The first beach that I came to in Orgeon, Arcadia Beach, was similarly clad in fog.  I took my shoes off to walk through the sand and saltwater.  The sea was far colder than I expected.  All of you who where hoping for skinny dipping photos will be disappointed.
Yeah, definitely don't skip pushing the button.  It sets off flashing lights at either end of the tunnel that alert drivers to the fact that some idiot is riding their bike through the dark tunnel.  Regardless, you may still be passed by a semi.  Or a logging truck.  Or two.  And they are louder than heck in a tunnel.  A little unsettling, but all in a day's ride!
When you're not riding right down by the ocean, you will find yourself riding up over a cape and gaining a high, scenic perch.  This is looking down at the beach at Manzanita.  Somewhere down there is a guy kite surfing.
Upon arrival at a city campground in Bay City, OR, the campground host handed me a freshly cooked crab leftover from her dinner.  Said crab did not survive for very long.
Scenic Route.  Always choose the scenic route.  Except this time the scenic route included multiple 800' climbs in the cold fog to panoramas that were entirely obscured by dense fog.  Okay, so maybe you shouldn't always take the scenic route.
Did I mention there was fog?
Holy smokes!  In Pacific City, I was able to reconnect with Henk and Marja, my Dutch cycling companions.  The last time that I had seen them was in Berea, KY approximately 4,000 miles ago!  We had been playing a game of cat and mouse with them trailing me by approximately a day until I headed north in Missoula.  They continued west to complete the TransAmerica route and this resulted in us riding into one another on the coast.
I love this sign.  The road is closed, but someone thought it was necessary to add "No Way through for Bikes or Cars".
Necessary indeed if you look closely.  I probably would have tried to ride through too.
Watching the pounding surf at Boiler Bay, I realized that I was content with how far I had come.  The Oregon coast is a terrific place to cycle.  I want to return in the future with a friend to share the experience.
And then I rode through more cold, damp fog.  Are you sensing a trend yet?  I'm told that it isn't always like this.  Maybe.
I have come to the metaphorical end of the road for my trip.  Except for right here where the edge of the road crumbles off a thirty foot seacliff.  That's more like the physical end of the road.


  1. Congratulations Tom, on the experience of a lifetime! May the good memories from the trip continually broaden that beam of a smile you have, and realize that the challenging parts of the journey will have strengthened you in unimaginable ways. Swing by and spend some time in Lancaster. We can probably even talk Mary into baking a pie or two.

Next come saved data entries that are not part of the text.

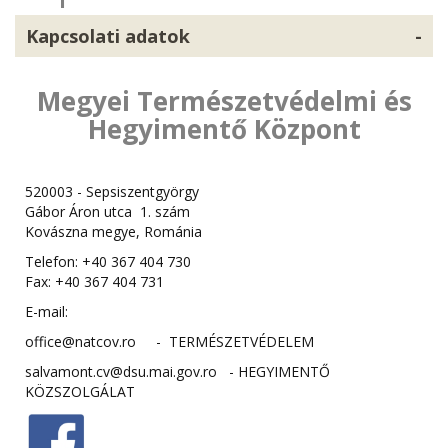
Kapcsolati adatok
-
Megyei Természetvédelmi és
Hegyimentő Központ
520003 - Sepsiszentgyörgy
Gábor Áron utca 1. szám
Kovászna megye, Románia
Telefon: +40 367 404 730
Fax: +40 367 404 731
E-mail:
office@natcov.ro - TERMÉSZETVÉDELEM
salvamont.cv@dsu.mai.gov.ro - HEGYIMENTŐ
KÖZSZOLGÁLAT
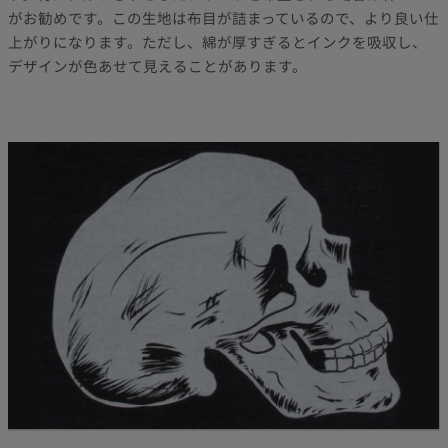
がお勧めです。この生地は布目が詰まっているので、より良い仕
上がりになります。ただし、綿が厚すぎるとインクを吸収し、
デザインが色あせて見えることがあります。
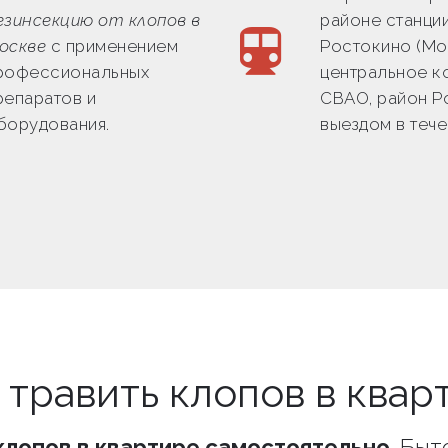
езинсекцию от клопов в
районе станци
оскве
с применением
Ростокино (М
рофессиональных
центральное к
репаратов и
СВАО, район Р
борудования.
выездом в тече
 травить клопов в квар
клопов в квартире самостоятельно
. Бы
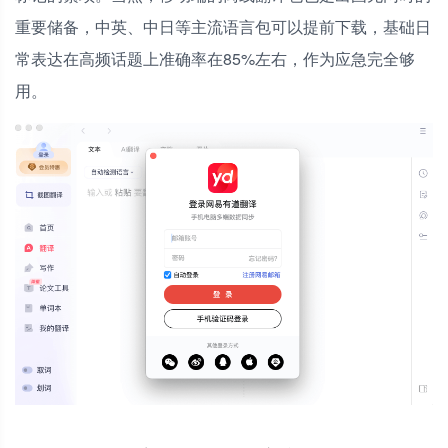
重要储备，中英、中日等主流语言包可以提前下载，基础日
常表达在高频话题上准确率在85%左右，作为应急完全够
用。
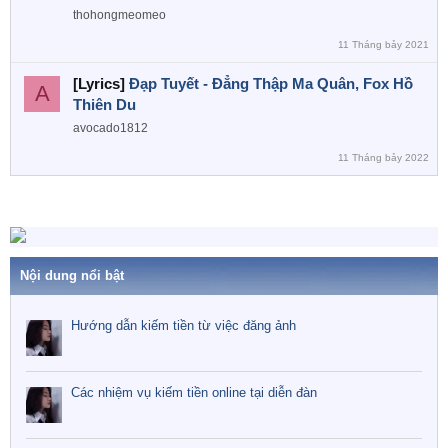
thohongmeomeo
11 Tháng bảy 2021
[Lyrics]
Đạp Tuyết - Đẳng Thập Ma Quân, Fox Hồ
A
Thiên Du
avocado1812
11 Tháng bảy 2022
Nội dung nổi bật
Hướng dẫn kiếm tiền từ việc đăng ảnh
Các nhiệm vụ kiếm tiền online tại diễn đàn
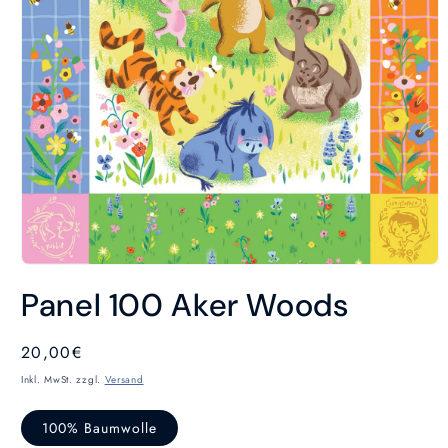
Medien
1
Panel 100 Aker Woods
in
Modal
öffnen
Normaler
20,00€
Preis
Inkl. MwSt. zzgl.
Versand
100% Baumwolle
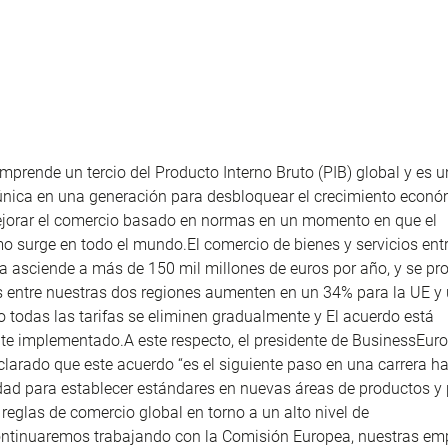
mprende un tercio del Producto Interno Bruto (PIB) global y es 
nica en una generación para desbloquear el crecimiento económ
jorar el comercio basado en normas en un momento en que el
o surge en todo el mundo.El comercio de bienes y servicios ent
 asciende a más de 150 mil millones de euros por año, y se pro
s entre nuestras dos regiones aumenten en un 34% para la UE y
todas las tarifas se eliminen gradualmente y El acuerdo está
e implementado.A este respecto, el presidente de
BusinessEur
clarado que este acuerdo “es el siguiente paso en una carrera ha
ad para establecer estándares en nuevas áreas de productos y
 reglas de comercio global en torno a un alto nivel de
ontinuaremos trabajando con la Comisión Europea, nuestras em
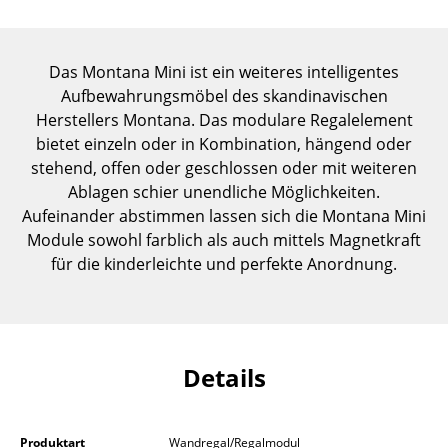
Einzelteile
... alle Tische
Das Montana Mini ist ein weiteres intelligentes
Aufbewahrungsmöbel des skandinavischen
Aufbewahren
Herstellers Montana. Das modulare Regalelement
bietet einzeln oder in Kombination, hängend oder
Regale & Schränke
stehend, offen oder geschlossen oder mit weiteren
Bücherregale
Ablagen schier unendliche Möglichkeiten.
Aufeinander abstimmen lassen sich die Montana Mini
Wandregale
Module sowohl farblich als auch mittels Magnetkraft
für die kinderleichte und perfekte Anordnung.
Sideboards & Kommoden
TV Möbel
Beistell- & Rollcontainer
Details
Barmöbel
Garderoben
Produktart
Wandregal/Regalmodul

    1. PIE!! YES!!! I think I need to eat a few of those after this ride.

      Thanks for all of your encouragement over the past few months Mike, it has really meant a lot. I will definitely come by and visit soon. I don't have a job or a home so probably the first thing I'll do when I get to PA is go on a bike tour and... wait a minute!

      (Seriously though, there's a good chance I'll ride my bike through Lancaster this fall.)

  2. Congrats, Tom! If you start feeling antsy when you get back to PA, you can always make a nice cold weather bike ride up to VT.

  3. Well done, Tom! Can't wait to see you and catch up...perhaps there will be cookies involved. I think you've earned it!

  4. I'm kind of glad someone added the tidbit about bikes on there. I was tempted to try it until I saw that handmade sign.